### PROBLEM DESCRIPTION
Repeat the lines below exactly as written, please, from the line with "OOPS! THAT PA" to the line with "original/unique", both lines included, and no others.

### Dataset entries

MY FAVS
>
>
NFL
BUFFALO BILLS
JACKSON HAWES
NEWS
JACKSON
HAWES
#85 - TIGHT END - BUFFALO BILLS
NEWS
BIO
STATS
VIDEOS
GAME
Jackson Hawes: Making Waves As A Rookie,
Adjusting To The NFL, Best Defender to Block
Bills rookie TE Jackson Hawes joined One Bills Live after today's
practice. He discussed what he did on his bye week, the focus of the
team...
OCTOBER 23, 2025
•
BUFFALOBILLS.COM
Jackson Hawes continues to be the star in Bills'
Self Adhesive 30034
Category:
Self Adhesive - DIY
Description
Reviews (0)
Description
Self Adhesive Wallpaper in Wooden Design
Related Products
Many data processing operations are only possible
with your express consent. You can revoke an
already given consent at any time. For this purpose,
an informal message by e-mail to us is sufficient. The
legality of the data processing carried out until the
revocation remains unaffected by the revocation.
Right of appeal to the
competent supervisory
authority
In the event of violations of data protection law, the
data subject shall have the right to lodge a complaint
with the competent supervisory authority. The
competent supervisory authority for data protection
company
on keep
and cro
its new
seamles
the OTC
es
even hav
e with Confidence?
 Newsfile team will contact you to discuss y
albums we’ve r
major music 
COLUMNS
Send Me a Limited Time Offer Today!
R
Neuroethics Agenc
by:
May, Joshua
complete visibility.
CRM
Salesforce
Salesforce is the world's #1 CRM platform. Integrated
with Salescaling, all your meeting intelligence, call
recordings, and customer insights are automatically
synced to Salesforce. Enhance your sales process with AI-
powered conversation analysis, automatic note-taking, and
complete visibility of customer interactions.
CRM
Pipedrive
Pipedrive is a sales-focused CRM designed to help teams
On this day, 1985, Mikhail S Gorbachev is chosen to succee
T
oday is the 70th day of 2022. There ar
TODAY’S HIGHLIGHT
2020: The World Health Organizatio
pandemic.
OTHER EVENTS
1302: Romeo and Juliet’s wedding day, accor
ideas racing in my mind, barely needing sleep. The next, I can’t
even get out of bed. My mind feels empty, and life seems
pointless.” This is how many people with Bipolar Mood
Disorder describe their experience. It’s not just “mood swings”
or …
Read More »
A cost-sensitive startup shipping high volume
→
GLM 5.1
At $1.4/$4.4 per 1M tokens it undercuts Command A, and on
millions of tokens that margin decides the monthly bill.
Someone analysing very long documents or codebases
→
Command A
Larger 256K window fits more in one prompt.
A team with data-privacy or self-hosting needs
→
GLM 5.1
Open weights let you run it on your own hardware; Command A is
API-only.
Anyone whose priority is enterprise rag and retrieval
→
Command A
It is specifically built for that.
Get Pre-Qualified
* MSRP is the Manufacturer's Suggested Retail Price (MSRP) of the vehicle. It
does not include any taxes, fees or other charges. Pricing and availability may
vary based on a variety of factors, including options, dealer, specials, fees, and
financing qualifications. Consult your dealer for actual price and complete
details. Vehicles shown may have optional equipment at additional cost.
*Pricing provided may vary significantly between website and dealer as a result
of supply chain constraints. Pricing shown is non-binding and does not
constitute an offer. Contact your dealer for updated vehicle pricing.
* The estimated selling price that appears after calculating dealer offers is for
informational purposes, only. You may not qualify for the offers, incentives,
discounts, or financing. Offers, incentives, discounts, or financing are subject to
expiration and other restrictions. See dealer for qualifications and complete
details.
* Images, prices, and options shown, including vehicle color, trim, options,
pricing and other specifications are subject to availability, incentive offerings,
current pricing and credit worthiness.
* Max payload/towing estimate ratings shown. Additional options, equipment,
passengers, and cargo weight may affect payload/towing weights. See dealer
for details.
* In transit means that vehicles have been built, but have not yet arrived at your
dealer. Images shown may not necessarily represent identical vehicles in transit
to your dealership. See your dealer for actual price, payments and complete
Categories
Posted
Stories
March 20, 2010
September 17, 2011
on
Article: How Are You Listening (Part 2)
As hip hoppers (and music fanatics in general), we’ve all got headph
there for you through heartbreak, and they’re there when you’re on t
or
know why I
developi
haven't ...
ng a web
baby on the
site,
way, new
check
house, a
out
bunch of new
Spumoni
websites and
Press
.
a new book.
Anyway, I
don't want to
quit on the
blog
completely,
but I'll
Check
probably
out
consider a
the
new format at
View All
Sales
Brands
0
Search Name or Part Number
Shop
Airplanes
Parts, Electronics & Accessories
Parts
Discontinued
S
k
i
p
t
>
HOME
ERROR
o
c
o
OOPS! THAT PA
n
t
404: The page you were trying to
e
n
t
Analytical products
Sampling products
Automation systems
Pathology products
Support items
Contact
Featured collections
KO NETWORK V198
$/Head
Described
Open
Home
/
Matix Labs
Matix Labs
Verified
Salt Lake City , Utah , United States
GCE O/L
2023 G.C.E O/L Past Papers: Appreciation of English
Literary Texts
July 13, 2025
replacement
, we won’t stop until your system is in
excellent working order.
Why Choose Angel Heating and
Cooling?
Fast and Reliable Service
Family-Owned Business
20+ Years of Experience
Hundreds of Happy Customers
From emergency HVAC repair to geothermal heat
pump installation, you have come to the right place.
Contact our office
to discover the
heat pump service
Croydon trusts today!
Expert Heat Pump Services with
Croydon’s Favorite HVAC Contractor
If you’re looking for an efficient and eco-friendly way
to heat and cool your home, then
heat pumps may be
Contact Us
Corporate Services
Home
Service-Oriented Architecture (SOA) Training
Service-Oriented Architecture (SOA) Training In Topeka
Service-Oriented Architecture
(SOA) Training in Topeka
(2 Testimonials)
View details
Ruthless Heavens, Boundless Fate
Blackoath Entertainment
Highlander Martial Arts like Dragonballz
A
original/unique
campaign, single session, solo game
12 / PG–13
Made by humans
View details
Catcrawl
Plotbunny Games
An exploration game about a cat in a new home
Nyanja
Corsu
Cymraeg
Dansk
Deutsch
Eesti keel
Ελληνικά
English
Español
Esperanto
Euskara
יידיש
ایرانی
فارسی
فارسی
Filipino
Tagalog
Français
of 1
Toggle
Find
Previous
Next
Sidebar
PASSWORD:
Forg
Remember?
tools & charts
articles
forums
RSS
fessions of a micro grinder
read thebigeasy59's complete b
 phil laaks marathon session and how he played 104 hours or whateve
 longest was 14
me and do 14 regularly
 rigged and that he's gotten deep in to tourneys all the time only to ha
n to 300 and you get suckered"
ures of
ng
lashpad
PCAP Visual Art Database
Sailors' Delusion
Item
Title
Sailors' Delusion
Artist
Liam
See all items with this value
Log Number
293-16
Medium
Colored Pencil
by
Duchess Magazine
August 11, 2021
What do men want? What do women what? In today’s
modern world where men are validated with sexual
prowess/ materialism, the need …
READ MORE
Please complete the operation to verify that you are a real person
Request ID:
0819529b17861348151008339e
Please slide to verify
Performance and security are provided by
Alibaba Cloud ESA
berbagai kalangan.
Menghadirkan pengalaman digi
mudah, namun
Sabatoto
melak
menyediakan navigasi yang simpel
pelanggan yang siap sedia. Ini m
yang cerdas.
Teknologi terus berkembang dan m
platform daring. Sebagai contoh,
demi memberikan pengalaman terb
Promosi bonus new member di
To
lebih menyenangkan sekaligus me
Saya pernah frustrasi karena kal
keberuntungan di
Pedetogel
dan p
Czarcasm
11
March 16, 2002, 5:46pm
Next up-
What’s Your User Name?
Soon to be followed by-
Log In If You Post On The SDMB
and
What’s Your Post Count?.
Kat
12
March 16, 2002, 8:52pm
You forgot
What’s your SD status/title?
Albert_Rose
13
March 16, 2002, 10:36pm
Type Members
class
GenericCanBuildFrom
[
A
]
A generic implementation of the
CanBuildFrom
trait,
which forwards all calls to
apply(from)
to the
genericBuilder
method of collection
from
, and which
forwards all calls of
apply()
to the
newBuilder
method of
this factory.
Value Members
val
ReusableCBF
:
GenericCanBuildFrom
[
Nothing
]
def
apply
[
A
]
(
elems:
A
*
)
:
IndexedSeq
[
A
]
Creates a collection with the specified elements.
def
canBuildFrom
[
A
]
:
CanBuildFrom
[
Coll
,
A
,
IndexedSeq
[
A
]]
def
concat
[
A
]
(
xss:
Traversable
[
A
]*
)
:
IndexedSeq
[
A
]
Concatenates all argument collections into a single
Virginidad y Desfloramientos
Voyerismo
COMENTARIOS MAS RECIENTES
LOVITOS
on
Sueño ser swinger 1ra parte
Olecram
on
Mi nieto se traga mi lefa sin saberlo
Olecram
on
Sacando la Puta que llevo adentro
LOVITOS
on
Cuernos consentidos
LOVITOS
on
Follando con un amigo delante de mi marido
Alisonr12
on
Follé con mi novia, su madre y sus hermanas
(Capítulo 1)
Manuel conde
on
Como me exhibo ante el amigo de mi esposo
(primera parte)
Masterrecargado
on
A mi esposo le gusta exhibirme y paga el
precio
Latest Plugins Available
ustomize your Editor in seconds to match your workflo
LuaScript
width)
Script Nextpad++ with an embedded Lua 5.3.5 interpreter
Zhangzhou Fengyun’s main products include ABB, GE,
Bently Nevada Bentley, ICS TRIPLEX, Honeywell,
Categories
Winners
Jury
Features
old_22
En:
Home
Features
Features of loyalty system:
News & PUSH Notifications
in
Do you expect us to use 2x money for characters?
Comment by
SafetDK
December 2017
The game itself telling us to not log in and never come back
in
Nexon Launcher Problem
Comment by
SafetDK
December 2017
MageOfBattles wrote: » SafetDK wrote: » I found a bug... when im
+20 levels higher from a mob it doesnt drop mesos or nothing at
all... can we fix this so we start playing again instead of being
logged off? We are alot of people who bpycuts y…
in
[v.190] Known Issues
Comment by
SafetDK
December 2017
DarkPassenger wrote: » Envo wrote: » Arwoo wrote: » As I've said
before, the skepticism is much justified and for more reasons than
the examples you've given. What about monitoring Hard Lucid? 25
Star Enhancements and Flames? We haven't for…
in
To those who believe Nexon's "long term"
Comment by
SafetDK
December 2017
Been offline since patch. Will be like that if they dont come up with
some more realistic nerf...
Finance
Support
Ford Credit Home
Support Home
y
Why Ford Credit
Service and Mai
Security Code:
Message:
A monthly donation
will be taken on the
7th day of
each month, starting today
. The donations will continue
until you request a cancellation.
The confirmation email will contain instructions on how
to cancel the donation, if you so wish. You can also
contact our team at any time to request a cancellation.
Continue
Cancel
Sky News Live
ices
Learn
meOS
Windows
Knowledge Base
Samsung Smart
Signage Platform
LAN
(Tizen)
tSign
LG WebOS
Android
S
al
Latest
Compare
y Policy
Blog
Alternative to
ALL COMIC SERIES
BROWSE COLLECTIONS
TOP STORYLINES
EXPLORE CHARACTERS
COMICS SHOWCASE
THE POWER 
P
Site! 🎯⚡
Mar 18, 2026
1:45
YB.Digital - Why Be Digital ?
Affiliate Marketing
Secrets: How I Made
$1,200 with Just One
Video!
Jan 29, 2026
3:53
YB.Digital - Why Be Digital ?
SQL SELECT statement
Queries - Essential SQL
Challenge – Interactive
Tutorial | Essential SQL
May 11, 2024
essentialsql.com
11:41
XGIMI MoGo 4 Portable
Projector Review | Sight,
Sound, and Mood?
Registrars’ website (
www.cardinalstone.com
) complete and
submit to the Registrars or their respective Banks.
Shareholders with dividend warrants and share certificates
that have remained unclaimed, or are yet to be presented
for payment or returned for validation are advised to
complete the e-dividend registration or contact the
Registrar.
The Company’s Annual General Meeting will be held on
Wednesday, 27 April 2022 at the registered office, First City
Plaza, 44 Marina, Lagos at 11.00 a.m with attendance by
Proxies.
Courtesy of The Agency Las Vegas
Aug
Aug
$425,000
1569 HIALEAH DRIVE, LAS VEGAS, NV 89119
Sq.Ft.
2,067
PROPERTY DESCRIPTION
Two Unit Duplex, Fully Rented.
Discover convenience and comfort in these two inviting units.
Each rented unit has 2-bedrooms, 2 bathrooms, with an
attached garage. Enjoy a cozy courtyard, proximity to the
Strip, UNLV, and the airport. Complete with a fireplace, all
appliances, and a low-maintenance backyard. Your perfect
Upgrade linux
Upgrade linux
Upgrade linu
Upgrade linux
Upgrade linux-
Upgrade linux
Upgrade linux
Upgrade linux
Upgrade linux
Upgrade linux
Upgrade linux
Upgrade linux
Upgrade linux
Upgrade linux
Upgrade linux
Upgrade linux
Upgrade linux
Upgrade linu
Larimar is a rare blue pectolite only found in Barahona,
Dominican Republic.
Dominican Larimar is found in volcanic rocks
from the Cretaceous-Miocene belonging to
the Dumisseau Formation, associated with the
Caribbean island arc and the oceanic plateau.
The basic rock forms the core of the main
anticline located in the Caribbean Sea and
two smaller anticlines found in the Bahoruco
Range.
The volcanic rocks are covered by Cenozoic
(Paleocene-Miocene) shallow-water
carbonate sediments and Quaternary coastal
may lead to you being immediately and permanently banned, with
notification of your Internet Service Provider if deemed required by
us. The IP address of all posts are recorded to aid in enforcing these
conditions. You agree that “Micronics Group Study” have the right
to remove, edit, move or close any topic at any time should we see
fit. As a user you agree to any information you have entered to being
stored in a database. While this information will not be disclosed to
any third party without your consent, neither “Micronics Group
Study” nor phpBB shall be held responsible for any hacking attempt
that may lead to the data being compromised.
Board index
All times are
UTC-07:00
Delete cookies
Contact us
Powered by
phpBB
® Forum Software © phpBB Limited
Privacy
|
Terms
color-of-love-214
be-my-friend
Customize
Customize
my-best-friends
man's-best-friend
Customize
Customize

### RESULT
OOPS! THAT PA
n
t
404: The page you were trying to
e
n
t
Analytical products
Sampling products
Automation systems
Pathology products
Support items
Contact
Featured collections
KO NETWORK V198
$/Head
Described
Open
Home
/
Matix Labs
Matix Labs
Verified
Salt Lake City , Utah , United States
GCE O/L
2023 G.C.E O/L Past Papers: Appreciation of English
Literary Texts
July 13, 2025
replacement
, we won’t stop until your system is in
excellent working order.
Why Choose Angel Heating and
Cooling?
Fast and Reliable Service
Family-Owned Business
20+ Years of Experience
Hundreds of Happy Customers
From emergency HVAC repair to geothermal heat
pump installation, you have come to the right place.
Contact our office
to discover the
heat pump service
Croydon trusts today!
Expert Heat Pump Services with
Croydon’s Favorite HVAC Contractor
If you’re looking for an efficient and eco-friendly way
to heat and cool your home, then
heat pumps may be
Contact Us
Corporate Services
Home
Service-Oriented Architecture (SOA) Training
Service-Oriented Architecture (SOA) Training In Topeka
Service-Oriented Architecture
(SOA) Training in Topeka
(2 Testimonials)
View details
Ruthless Heavens, Boundless Fate
Blackoath Entertainment
Highlander Martial Arts like Dragonballz
A
original/unique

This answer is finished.